INFORMATION SUPPLIED:
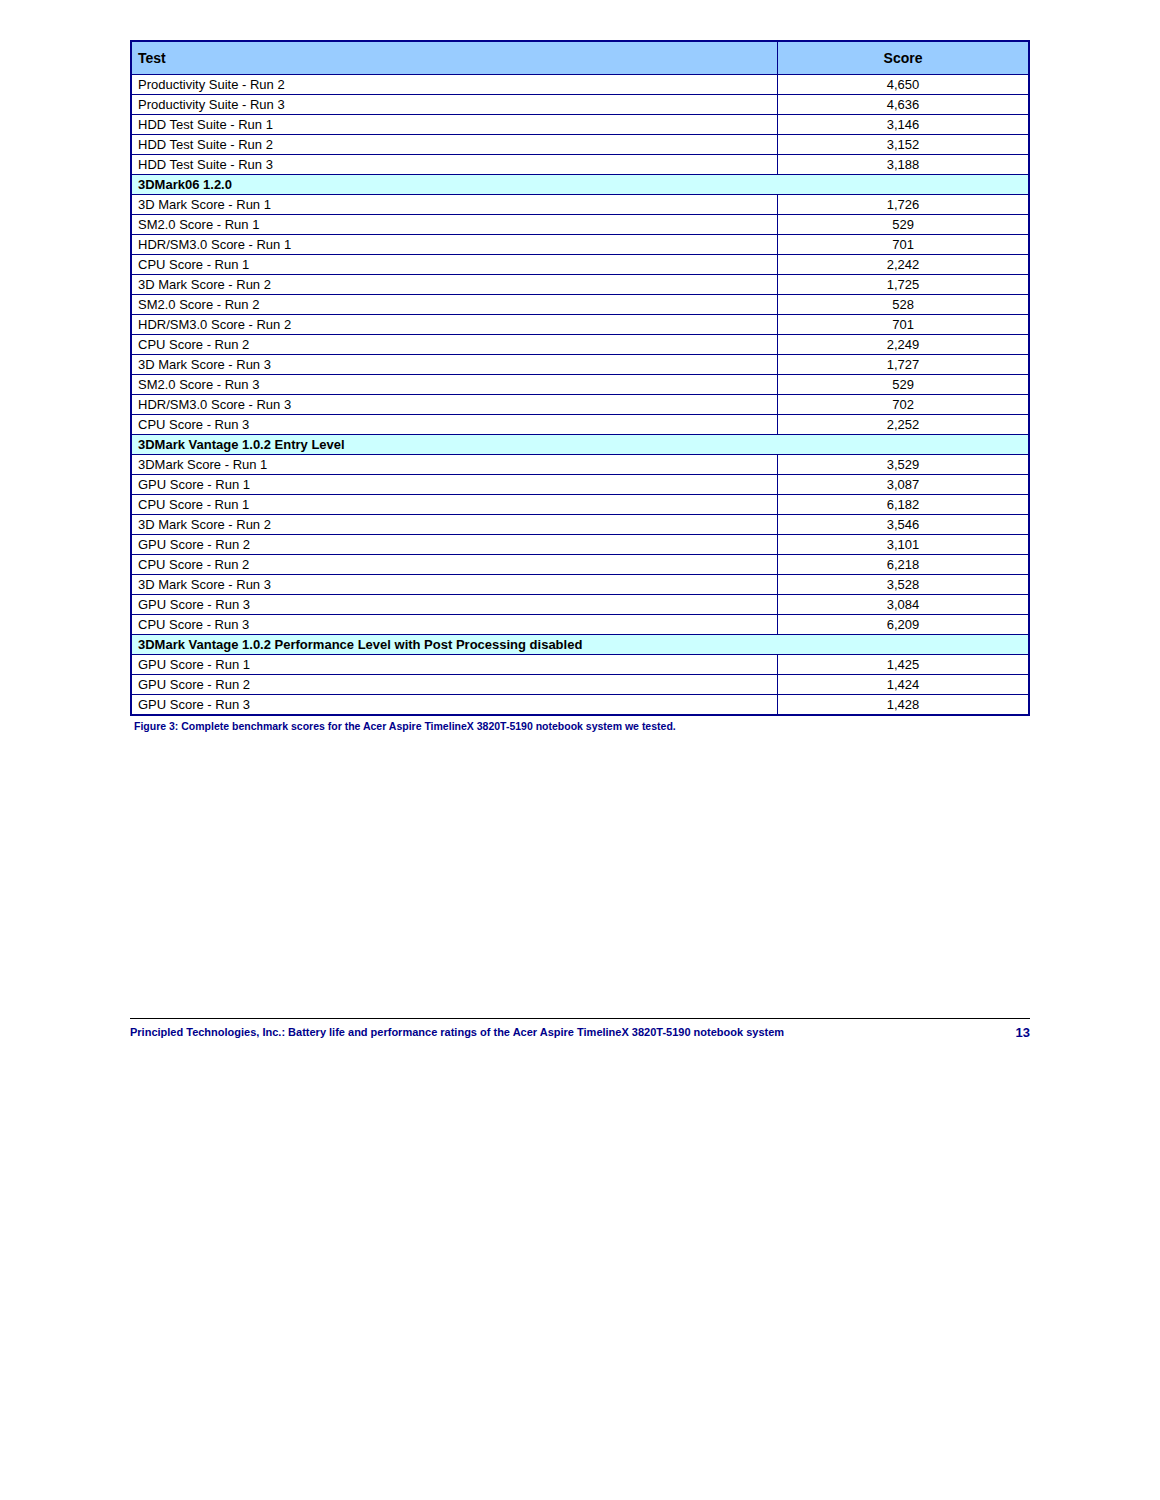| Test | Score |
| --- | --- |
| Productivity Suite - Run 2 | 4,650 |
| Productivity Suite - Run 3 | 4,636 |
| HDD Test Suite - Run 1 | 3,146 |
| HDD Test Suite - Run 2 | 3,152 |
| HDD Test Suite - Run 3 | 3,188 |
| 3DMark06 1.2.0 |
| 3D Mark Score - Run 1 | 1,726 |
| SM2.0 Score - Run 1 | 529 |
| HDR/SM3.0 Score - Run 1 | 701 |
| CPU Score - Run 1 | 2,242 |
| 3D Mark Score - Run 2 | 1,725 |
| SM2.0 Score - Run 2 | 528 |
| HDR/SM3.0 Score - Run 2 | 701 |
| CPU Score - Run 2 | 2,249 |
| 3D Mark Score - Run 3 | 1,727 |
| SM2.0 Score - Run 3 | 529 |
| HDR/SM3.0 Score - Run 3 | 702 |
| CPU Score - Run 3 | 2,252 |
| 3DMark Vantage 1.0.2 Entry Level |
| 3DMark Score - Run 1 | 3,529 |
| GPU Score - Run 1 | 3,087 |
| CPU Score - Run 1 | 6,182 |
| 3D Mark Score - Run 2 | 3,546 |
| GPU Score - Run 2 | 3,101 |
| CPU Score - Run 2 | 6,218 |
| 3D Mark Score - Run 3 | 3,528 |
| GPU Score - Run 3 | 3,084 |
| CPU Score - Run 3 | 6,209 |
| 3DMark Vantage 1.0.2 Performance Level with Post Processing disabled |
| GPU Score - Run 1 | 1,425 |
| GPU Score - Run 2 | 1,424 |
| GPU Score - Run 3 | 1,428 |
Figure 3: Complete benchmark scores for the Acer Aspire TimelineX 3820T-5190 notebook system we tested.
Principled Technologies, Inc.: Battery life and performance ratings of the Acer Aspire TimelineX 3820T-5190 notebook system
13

YOUR INSTRUCTIONS: Filter the entries down to the lines holding the string "notebook". Copy each of those lines.

ANSWER TO THIS EXERCISE:
Figure 3: Complete benchmark scores for the Acer Aspire TimelineX 3820T-5190 notebook system we tested.
Principled Technologies, Inc.: Battery life and performance ratings of the Acer Aspire TimelineX 3820T-5190 notebook system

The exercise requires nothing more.